Your task:
Below are the records; copy exactly the stretch from the line containing "604 25 594 19Z" through the line containing "M629 879 631 896 615 897 613 881Z", both ends included, and nothing else.

--- START ---

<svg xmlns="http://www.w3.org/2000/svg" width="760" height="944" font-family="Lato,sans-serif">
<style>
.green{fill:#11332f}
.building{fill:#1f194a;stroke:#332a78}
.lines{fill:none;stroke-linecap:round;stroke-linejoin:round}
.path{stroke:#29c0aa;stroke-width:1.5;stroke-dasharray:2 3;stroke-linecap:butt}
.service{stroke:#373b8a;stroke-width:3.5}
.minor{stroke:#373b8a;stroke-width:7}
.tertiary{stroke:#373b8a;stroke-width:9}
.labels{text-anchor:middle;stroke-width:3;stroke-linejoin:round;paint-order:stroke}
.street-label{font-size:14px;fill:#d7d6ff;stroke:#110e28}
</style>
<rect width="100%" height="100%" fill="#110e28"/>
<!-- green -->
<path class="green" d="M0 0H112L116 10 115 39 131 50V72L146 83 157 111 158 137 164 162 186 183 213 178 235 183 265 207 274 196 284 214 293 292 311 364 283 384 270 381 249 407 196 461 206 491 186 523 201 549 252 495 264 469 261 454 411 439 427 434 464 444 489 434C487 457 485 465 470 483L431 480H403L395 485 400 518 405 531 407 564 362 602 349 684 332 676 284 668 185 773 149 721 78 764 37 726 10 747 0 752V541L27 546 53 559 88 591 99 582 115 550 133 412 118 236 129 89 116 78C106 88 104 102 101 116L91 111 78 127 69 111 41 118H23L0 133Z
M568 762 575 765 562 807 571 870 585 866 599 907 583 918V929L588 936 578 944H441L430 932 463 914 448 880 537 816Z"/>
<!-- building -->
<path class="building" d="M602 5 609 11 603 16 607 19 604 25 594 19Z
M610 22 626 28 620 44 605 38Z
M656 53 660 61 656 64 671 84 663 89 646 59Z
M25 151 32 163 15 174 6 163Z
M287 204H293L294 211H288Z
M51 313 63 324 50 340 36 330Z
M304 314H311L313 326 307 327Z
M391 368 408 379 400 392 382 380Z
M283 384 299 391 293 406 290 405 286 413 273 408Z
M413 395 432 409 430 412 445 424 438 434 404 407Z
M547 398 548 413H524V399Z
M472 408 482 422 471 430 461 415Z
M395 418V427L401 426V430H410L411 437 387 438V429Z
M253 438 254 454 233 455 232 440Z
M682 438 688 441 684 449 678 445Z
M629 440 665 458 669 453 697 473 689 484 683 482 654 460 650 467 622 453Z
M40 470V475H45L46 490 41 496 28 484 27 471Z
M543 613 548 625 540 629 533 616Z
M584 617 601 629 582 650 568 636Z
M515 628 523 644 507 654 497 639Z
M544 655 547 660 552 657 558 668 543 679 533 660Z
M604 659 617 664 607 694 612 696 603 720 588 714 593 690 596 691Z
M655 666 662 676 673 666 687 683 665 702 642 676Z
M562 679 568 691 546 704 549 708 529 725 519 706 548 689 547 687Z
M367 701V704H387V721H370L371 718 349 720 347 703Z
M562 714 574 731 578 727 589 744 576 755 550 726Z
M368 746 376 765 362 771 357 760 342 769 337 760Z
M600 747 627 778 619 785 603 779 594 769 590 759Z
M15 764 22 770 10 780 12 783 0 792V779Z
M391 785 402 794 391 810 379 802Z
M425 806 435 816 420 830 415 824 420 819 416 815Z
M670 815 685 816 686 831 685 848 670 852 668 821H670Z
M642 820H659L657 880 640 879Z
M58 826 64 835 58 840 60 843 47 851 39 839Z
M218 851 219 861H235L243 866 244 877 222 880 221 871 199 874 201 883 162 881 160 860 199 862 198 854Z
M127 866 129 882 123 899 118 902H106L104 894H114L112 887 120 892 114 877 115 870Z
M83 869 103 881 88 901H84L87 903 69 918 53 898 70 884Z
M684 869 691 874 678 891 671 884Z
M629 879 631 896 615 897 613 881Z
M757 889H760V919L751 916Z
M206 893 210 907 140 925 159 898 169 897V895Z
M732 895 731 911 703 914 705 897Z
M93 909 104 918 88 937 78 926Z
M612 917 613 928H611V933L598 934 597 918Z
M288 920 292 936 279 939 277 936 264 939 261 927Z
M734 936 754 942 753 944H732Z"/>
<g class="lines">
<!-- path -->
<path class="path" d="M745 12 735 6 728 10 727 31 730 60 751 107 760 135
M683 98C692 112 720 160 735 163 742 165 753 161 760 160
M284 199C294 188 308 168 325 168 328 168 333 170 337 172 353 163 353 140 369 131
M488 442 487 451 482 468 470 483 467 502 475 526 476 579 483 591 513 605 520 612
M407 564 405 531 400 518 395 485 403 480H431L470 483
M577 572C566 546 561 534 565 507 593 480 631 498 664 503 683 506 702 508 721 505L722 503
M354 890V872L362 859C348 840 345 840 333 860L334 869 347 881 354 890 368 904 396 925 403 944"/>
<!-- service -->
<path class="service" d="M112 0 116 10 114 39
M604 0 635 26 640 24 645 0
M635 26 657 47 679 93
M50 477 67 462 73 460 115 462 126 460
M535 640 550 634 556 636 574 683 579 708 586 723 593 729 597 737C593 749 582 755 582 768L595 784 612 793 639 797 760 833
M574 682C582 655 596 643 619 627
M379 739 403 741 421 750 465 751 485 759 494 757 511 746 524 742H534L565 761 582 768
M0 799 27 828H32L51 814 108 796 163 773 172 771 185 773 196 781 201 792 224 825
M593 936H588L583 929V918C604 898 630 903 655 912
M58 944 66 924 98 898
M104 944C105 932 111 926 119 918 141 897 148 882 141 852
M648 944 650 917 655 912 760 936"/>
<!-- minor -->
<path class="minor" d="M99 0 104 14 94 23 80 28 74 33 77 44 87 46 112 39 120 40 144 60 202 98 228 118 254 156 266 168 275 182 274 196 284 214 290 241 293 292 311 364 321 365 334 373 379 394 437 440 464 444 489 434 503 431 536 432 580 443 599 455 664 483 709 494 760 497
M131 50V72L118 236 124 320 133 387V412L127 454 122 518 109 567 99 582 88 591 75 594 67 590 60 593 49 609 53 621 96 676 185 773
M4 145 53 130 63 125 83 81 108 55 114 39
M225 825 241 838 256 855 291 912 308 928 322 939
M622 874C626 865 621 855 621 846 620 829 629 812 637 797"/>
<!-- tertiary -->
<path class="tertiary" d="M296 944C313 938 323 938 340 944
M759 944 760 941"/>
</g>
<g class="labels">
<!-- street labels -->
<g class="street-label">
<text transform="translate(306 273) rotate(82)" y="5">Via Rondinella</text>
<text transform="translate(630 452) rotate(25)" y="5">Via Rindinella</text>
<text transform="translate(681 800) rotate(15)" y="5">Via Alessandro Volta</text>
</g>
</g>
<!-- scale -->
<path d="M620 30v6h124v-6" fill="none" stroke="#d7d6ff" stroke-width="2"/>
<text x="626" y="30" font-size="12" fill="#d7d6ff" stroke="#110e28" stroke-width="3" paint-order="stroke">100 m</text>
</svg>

--- END ---

Solution for this task:
<path class="building" d="M602 5 609 11 603 16 607 19 604 25 594 19Z
M610 22 626 28 620 44 605 38Z
M656 53 660 61 656 64 671 84 663 89 646 59Z
M25 151 32 163 15 174 6 163Z
M287 204H293L294 211H288Z
M51 313 63 324 50 340 36 330Z
M304 314H311L313 326 307 327Z
M391 368 408 379 400 392 382 380Z
M283 384 299 391 293 406 290 405 286 413 273 408Z
M413 395 432 409 430 412 445 424 438 434 404 407Z
M547 398 548 413H524V399Z
M472 408 482 422 471 430 461 415Z
M395 418V427L401 426V430H410L411 437 387 438V429Z
M253 438 254 454 233 455 232 440Z
M682 438 688 441 684 449 678 445Z
M629 440 665 458 669 453 697 473 689 484 683 482 654 460 650 467 622 453Z
M40 470V475H45L46 490 41 496 28 484 27 471Z
M543 613 548 625 540 629 533 616Z
M584 617 601 629 582 650 568 636Z
M515 628 523 644 507 654 497 639Z
M544 655 547 660 552 657 558 668 543 679 533 660Z
M604 659 617 664 607 694 612 696 603 720 588 714 593 690 596 691Z
M655 666 662 676 673 666 687 683 665 702 642 676Z
M562 679 568 691 546 704 549 708 529 725 519 706 548 689 547 687Z
M367 701V704H387V721H370L371 718 349 720 347 703Z
M562 714 574 731 578 727 589 744 576 755 550 726Z
M368 746 376 765 362 771 357 760 342 769 337 760Z
M600 747 627 778 619 785 603 779 594 769 590 759Z
M15 764 22 770 10 780 12 783 0 792V779Z
M391 785 402 794 391 810 379 802Z
M425 806 435 816 420 830 415 824 420 819 416 815Z
M670 815 685 816 686 831 685 848 670 852 668 821H670Z
M642 820H659L657 880 640 879Z
M58 826 64 835 58 840 60 843 47 851 39 839Z
M218 851 219 861H235L243 866 244 877 222 880 221 871 199 874 201 883 162 881 160 860 199 862 198 854Z
M127 866 129 882 123 899 118 902H106L104 894H114L112 887 120 892 114 877 115 870Z
M83 869 103 881 88 901H84L87 903 69 918 53 898 70 884Z
M684 869 691 874 678 891 671 884Z
M629 879 631 896 615 897 613 881Z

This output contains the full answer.